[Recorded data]
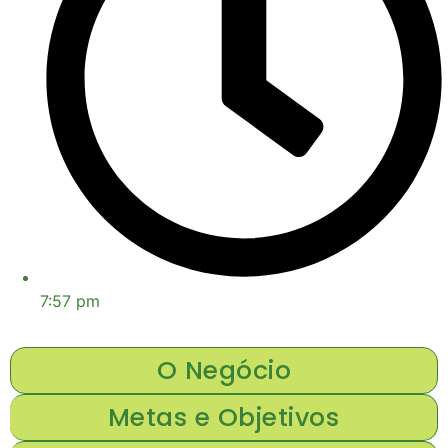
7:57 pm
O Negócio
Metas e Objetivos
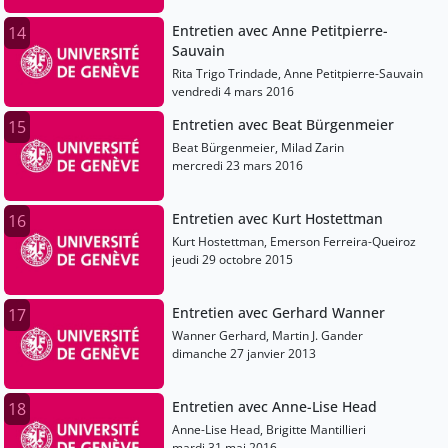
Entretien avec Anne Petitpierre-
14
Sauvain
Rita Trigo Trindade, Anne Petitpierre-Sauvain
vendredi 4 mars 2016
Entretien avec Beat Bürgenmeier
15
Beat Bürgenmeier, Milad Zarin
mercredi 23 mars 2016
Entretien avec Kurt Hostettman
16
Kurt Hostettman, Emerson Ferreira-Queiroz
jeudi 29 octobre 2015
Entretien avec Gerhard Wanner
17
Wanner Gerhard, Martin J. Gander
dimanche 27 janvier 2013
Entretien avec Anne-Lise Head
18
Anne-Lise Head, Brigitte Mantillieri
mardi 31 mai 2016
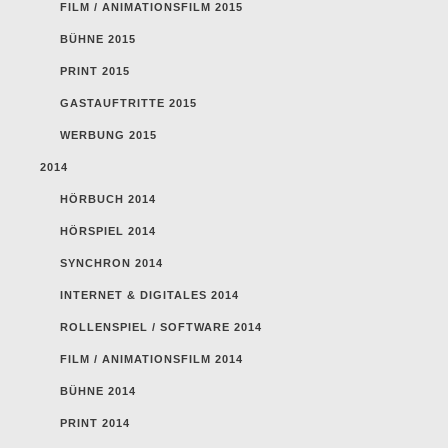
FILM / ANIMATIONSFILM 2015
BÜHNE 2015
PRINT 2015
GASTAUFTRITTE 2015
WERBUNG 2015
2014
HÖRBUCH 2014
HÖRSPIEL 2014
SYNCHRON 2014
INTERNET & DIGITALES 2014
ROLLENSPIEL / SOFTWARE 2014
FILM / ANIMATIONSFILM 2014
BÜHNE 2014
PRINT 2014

● **Activity**
Reproduce the text lines of the recorded data above, replacing "Entretien" with "Interview" everywhere and keeping all other wording unchanged. Leave out the pictures.

● **Answer to this task**
7:57 pm
O Negócio
Metas e Objetivos
Interview avec Anne Petitpierre-
14
Sauvain
Rita Trigo Trindade, Anne Petitpierre-Sauvain
vendredi 4 mars 2016
Interview avec Beat Bürgenmeier
15
Beat Bürgenmeier, Milad Zarin
mercredi 23 mars 2016
Interview avec Kurt Hostettman
16
Kurt Hostettman, Emerson Ferreira-Queiroz
jeudi 29 octobre 2015
Interview avec Gerhard Wanner
17
Wanner Gerhard, Martin J. Gander
dimanche 27 janvier 2013
Interview avec Anne-Lise Head
18
Anne-Lise Head, Brigitte Mantillieri
mardi 31 mai 2016
FILM / ANIMATIONSFILM 2015
BÜHNE 2015
PRINT 2015
GASTAUFTRITTE 2015
WERBUNG 2015
2014
HÖRBUCH 2014
HÖRSPIEL 2014
SYNCHRON 2014
INTERNET & DIGITALES 2014
ROLLENSPIEL / SOFTWARE 2014
FILM / ANIMATIONSFILM 2014
BÜHNE 2014
PRINT 2014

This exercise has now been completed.